● **TASK DESCRIPTION**
Update the passage of the Georges Méliès article between "The plot of" and "in film history.", inclusive, replacing "astronauts" with "explorers".

In 1896, Georges Méliès revolutionized the film industry with the first special effects. The Northwest Film Center will present The Extraordinary Voyage—a 2011 documentary by directors Serge Bromberg and Eric Lange on Méliès’ career and his greatest masterpiece, A Trip to the Moon—on Sunday, July 8.
“[Méliès] was the first to see cinema as entertainment,” says Costa-Gavras, president of the Cinémathèque Français, in the documentary. “A man of the theater, he adapted cinema to the theater and the demands of theatrical showmanship.”
Born in 1861 to a wealthy shoemaker, a fascination with the theatrical magic show steered Méliès down the path of the filmmaker.
“The films of Méliès mark the invention of special effects. Today they seem simple and all, but they were the first to have that,” says film director Jean-Pierre Jeunet. “Méliès was a magician, so he knew conjuring tricks. He used them on camera.”
The documentary provides Méliès’ own words for his discovery of trick film photography from an interview in 1937.
“It was due to the camera jamming at the Opera while I was filming a street scene,” Méliès says. “The camera suddenly stopped. By the time I got it working the traffic had moved on. Splicing the scene later, I was surprised to see the boulevard omnibus suddenly change into a hearse with the family right behind it.”
Inspired by Jules Verne’s From the Earth to the Moon and A Trip Around the Moon as well as H.G. Wells’ The First Man in the Moon, Méliès made the first known science fiction film in history, A Trip to the Moon, in 1902.
The plot of the film begins at the Institute of Incoherent Geography. Méliès plays Professor Barbenfouillis and proposes a trip to the moon. The astronauts load themselves into a rocket and blast out of an enormous cannon straight toward the lunar surface.
A face appears on the moon as the camera zooms closer. Suddenly, the rocket embeds itself in the moon’s right eye. The scene is one of the most iconic and beloved in film history.
“Méliès and his voyage to the moon was the first draft of the Apollo space program,” says actor Tom Hanks. “How do we do it? Well, he built a big cannon, we built a big rocket. Those are about the only differences.”
Regardless, the film has not aged well. The special effects are primitive, the cinematography crude—distractingly so. But there is some charm in this simplicity. According to Bromberg, Méliès spent his mornings constructing and painting sets by hand to prepare for shooting, which took place only from late morning to early afternoon, when the sun shined on set.

● **RAW DATA**
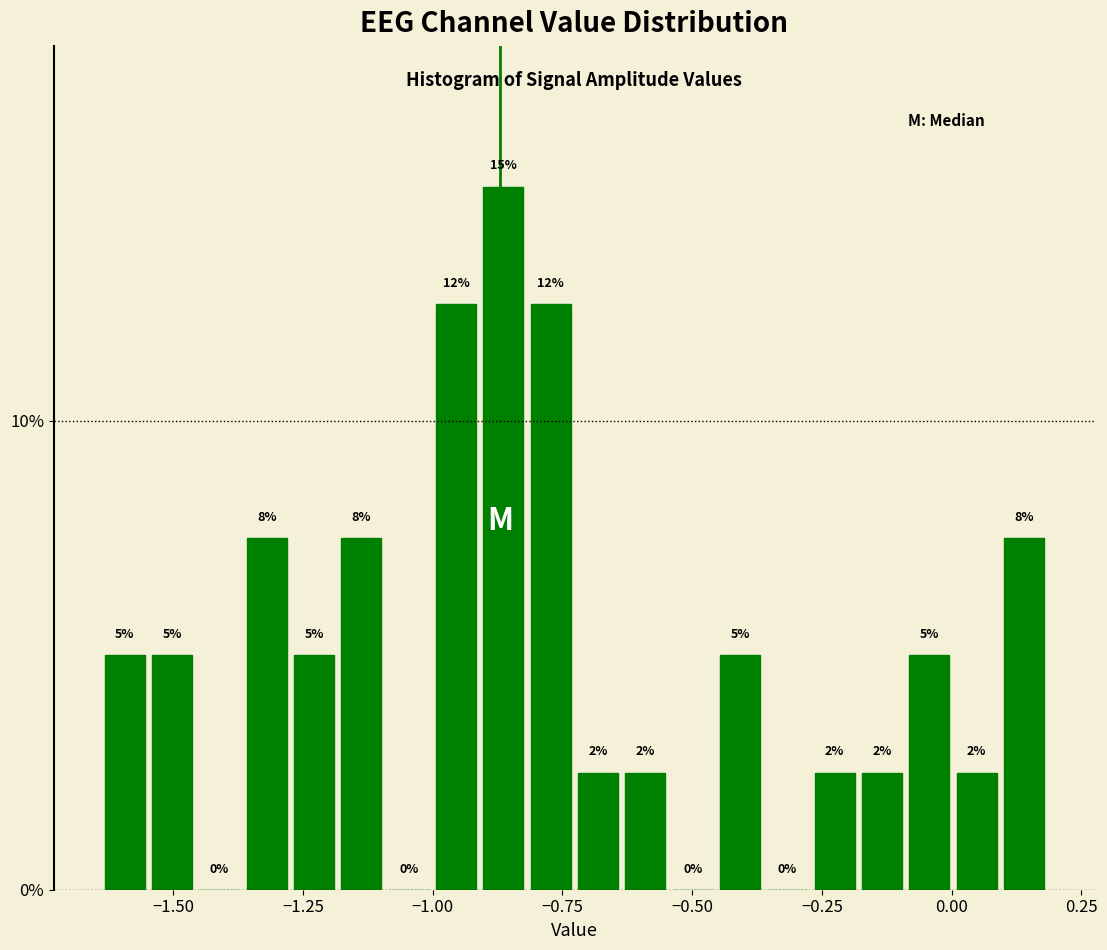

Around what value on the x-axis is the tallest bar? Give the approximate position of its centre, as read against the axis.

-0.85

● **COMPLETED TASK**
The plot of the film begins at the Institute of Incoherent Geography. Méliès plays Professor Barbenfouillis and proposes a trip to the moon. The explorers load themselves into a rocket and blast out of an enormous cannon straight toward the lunar surface.
A face appears on the moon as the camera zooms closer. Suddenly, the rocket embeds itself in the moon’s right eye. The scene is one of the most iconic and beloved in film history.